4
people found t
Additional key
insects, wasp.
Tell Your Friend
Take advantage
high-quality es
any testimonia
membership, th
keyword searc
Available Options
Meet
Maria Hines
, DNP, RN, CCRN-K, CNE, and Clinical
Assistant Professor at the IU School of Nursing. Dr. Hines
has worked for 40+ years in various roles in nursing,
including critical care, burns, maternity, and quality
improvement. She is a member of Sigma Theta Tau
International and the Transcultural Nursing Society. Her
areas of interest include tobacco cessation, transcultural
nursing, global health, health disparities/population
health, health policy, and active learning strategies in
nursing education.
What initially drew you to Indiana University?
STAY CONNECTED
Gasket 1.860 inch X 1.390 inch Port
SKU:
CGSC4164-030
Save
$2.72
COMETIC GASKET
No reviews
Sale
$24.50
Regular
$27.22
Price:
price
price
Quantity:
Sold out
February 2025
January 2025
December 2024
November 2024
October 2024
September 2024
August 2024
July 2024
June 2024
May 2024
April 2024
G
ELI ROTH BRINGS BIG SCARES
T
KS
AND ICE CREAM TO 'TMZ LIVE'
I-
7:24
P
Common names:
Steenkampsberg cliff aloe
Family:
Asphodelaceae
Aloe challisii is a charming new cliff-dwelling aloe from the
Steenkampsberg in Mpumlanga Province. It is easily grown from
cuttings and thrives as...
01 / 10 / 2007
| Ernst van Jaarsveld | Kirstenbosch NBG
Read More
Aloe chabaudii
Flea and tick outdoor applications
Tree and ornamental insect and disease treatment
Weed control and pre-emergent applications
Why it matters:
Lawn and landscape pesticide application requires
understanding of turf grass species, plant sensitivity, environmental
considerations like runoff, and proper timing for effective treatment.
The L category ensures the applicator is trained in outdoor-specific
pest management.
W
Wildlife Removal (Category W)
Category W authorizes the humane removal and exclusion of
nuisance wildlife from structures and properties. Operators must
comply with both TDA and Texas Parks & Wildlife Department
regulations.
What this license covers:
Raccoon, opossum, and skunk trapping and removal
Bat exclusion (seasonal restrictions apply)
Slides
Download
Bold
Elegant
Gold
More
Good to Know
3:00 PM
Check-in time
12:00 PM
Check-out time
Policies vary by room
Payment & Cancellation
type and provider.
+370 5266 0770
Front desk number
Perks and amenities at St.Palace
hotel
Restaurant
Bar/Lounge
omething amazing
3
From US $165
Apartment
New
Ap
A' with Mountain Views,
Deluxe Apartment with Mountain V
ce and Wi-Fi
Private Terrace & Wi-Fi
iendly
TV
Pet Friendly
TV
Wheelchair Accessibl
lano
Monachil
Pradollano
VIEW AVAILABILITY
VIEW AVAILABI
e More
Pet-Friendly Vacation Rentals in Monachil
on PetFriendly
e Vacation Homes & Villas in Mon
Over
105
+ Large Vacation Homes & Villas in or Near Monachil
◇ ◇ ◇ ◇ ◇
▸ **Aim of the task**: Reproduce every one of the lines above verbatim, in the same order and with the same line breaks.

▸ **Answer to this task**:
4
people found t
Additional key
insects, wasp.
Tell Your Friend
Take advantage
high-quality es
any testimonia
membership, th
keyword searc
Available Options
Meet
Maria Hines
, DNP, RN, CCRN-K, CNE, and Clinical
Assistant Professor at the IU School of Nursing. Dr. Hines
has worked for 40+ years in various roles in nursing,
including critical care, burns, maternity, and quality
improvement. She is a member of Sigma Theta Tau
International and the Transcultural Nursing Society. Her
areas of interest include tobacco cessation, transcultural
nursing, global health, health disparities/population
health, health policy, and active learning strategies in
nursing education.
What initially drew you to Indiana University?
STAY CONNECTED
Gasket 1.860 inch X 1.390 inch Port
SKU:
CGSC4164-030
Save
$2.72
COMETIC GASKET
No reviews
Sale
$24.50
Regular
$27.22
Price:
price
price
Quantity:
Sold out
February 2025
January 2025
December 2024
November 2024
October 2024
September 2024
August 2024
July 2024
June 2024
May 2024
April 2024
G
ELI ROTH BRINGS BIG SCARES
T
KS
AND ICE CREAM TO 'TMZ LIVE'
I-
7:24
P
Common names:
Steenkampsberg cliff aloe
Family:
Asphodelaceae
Aloe challisii is a charming new cliff-dwelling aloe from the
Steenkampsberg in Mpumlanga Province. It is easily grown from
cuttings and thrives as...
01 / 10 / 2007
| Ernst van Jaarsveld | Kirstenbosch NBG
Read More
Aloe chabaudii
Flea and tick outdoor applications
Tree and ornamental insect and disease treatment
Weed control and pre-emergent applications
Why it matters:
Lawn and landscape pesticide application requires
understanding of turf grass species, plant sensitivity, environmental
considerations like runoff, and proper timing for effective treatment.
The L category ensures the applicator is trained in outdoor-specific
pest management.
W
Wildlife Removal (Category W)
Category W authorizes the humane removal and exclusion of
nuisance wildlife from structures and properties. Operators must
comply with both TDA and Texas Parks & Wildlife Department
regulations.
What this license covers:
Raccoon, opossum, and skunk trapping and removal
Bat exclusion (seasonal restrictions apply)
Slides
Download
Bold
Elegant
Gold
More
Good to Know
3:00 PM
Check-in time
12:00 PM
Check-out time
Policies vary by room
Payment & Cancellation
type and provider.
+370 5266 0770
Front desk number
Perks and amenities at St.Palace
hotel
Restaurant
Bar/Lounge
omething amazing
3
From US $165
Apartment
New
Ap
A' with Mountain Views,
Deluxe Apartment with Mountain V
ce and Wi-Fi
Private Terrace & Wi-Fi
iendly
TV
Pet Friendly
TV
Wheelchair Accessibl
lano
Monachil
Pradollano
VIEW AVAILABILITY
VIEW AVAILABI
e More
Pet-Friendly Vacation Rentals in Monachil
on PetFriendly
e Vacation Homes & Villas in Mon
Over
105
+ Large Vacation Homes & Villas in or Near Monachil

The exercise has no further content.